L’approche mondiale qui figure dans le titre pourrait d’ailleurs tendre à devenir superflue. Le mondial, le global, le transnational, quel que soit le nom qu’on lui donne, est moins affaire de contenu que de regard, de posture que de perspective. C’est tout simplement ainsi qu’aujourd’hui les historiennes et les historiens réfléchissent à la nation et à ses interactions avec le monde. Comme l’affirmait récemment Kiran Patel, le terme « transnational » devient dans la recherche si évident qu’il pourrait devenir implicite [14][14] Klaus Kiran Patel, « An Emperor Without Clothes ? The.... De même, on ne peut que souhaiter que l’histoire de France ne puisse plus s’écrire sans l’histoire du monde.
Cela fait-il un nouveau récit ? Non, certainement, pas encore du moins. Mais l’homogénéité des sociétés passées est un paradis perdu, un fantasme qu’il est sans doute vain de vouloir reconquérir. Pour Thomas Bender, transnationaliser l’histoire nationale revient aussi à retrouver la plénitude des récits qui n’y trouvent pas leur place. Il ne s’agit pas de substituer, de rivaliser, d’amputer. Mais bien de compléter et d’enrichir, de redynamiser. Affirmer aussi la dimension collective du travail historique, son profond renouvellement et la capacité à écrire simplement et à réfléchir aux enjeux contemporains est en soi, on l’a dit, une forme d’engagement. Elle entraîne une autre affirmation, celle de la dimension vivante, dynamique et créatrice de l’histoire, qui demeure une ressource pour la critique, la réflexion et l’engagement politique. Il s’agit d’évidence ici d’un enjeu crucial pour l’enseignement, si l’on veut travailler à ce que la discipline historique demeure un art d’émancipation qui s’adresse aux intelligences singulières, une façon d’ouvrir le regard, d’inviter aux comparaisons, à la saisie des connexions lointaines, plutôt qu’à la myopie ou au provincialisme.
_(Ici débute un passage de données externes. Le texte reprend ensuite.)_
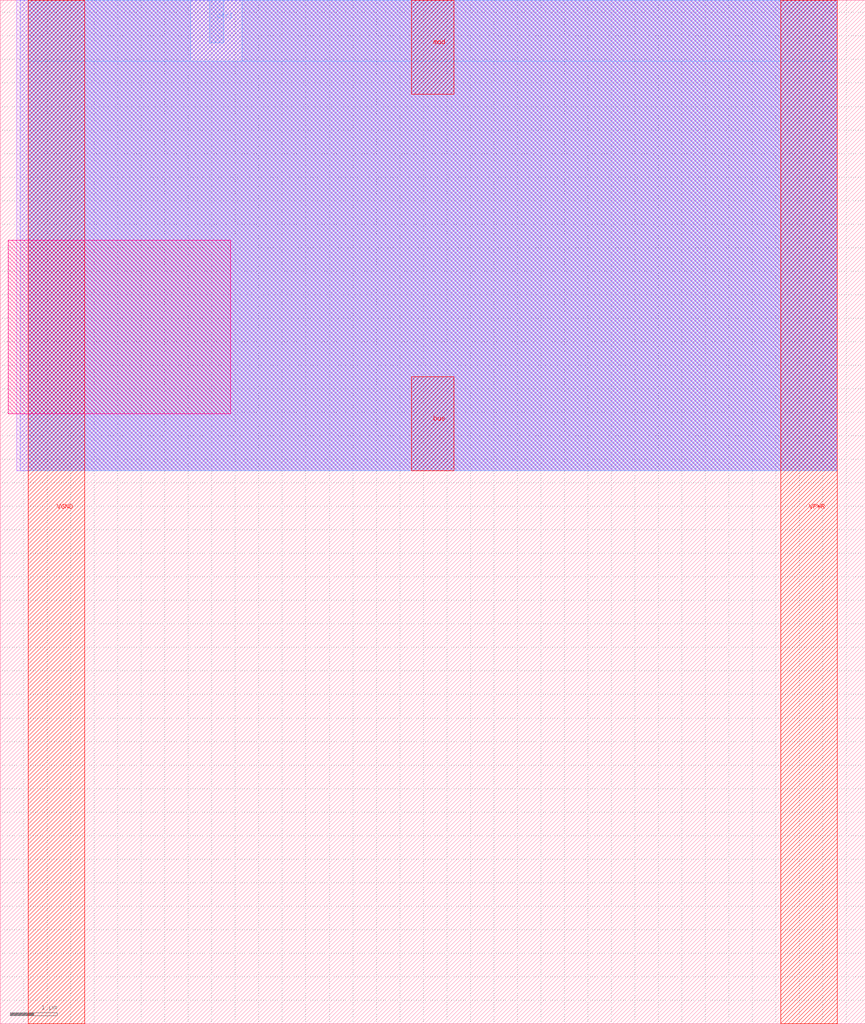
<source format=lef>
VERSION 5.7 ;
  NOWIREEXTENSIONATPIN ON ;
  DIVIDERCHAR "/" ;
  BUSBITCHARS "[]" ;
MACRO tt_asw_1v8
  CLASS BLOCK ;
  FOREIGN tt_asw_1v8 ;
  ORIGIN 0.000 0.000 ;
  SIZE 18.400 BY 21.760 ;
  PIN VGND
    DIRECTION INPUT ;
    USE GROUND ;
    PORT
      LAYER met4 ;
        RECT 0.600 0.000 1.800 21.760 ;
    END
  END VGND
  PIN VPWR
    DIRECTION INPUT ;
    USE POWER ;
    PORT
      LAYER met4 ;
        RECT 16.600 0.000 17.800 21.760 ;
    END
  END VPWR
  PIN mod
    DIRECTION INOUT ;
    USE ANALOG ;
    ANTENNADIFFAREA 6.090000 ;
    PORT
      LAYER met4 ;
        RECT 8.750 19.760 9.650 21.760 ;
    END
  END mod
  PIN bus
    DIRECTION INOUT ;
    USE ANALOG ;
    ANTENNADIFFAREA 5.220000 ;
    PORT
      LAYER met4 ;
        RECT 8.750 11.760 9.650 13.760 ;
    END
  END bus
  PIN ctrl
    DIRECTION INPUT ;
    USE SIGNAL ;
    ANTENNAGATEAREA 0.675000 ;
    PORT
      LAYER met3 ;
        RECT 4.450 20.860 4.750 21.760 ;
    END
  END ctrl
  OBS
      LAYER nwell ;
        RECT 0.170 12.970 4.900 16.660 ;
      LAYER li1 ;
        RECT 0.350 11.760 17.800 21.760 ;
      LAYER met1 ;
        RECT 0.430 11.760 17.800 21.760 ;
      LAYER met2 ;
        RECT 0.600 11.760 17.800 21.760 ;
      LAYER met3 ;
        RECT 0.600 20.460 4.050 21.760 ;
        RECT 5.150 20.460 17.800 21.760 ;
        RECT 0.600 11.760 17.800 20.460 ;
  END
END tt_asw_1v8
END LIBRARY


</source>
Histoire, jeux d’échelles, emboîtement des temporalités, reconstructions et usages du passé [15][15] À ce sujet, voir Quentin Deluermoz et Pierre Singaravélou,... : le savoir-faire des historiens, qu’il s’agit d’adresser au public large et de rendre disponible pour l’enseignement, peut bien se donner l’histoire de France comme objet et comme ambition. Sinon, ce serait admettre que l’histoire n’est qu’un récit d’édification, une morale politique, et mieux vaut alors la faire écrire par des idéologues.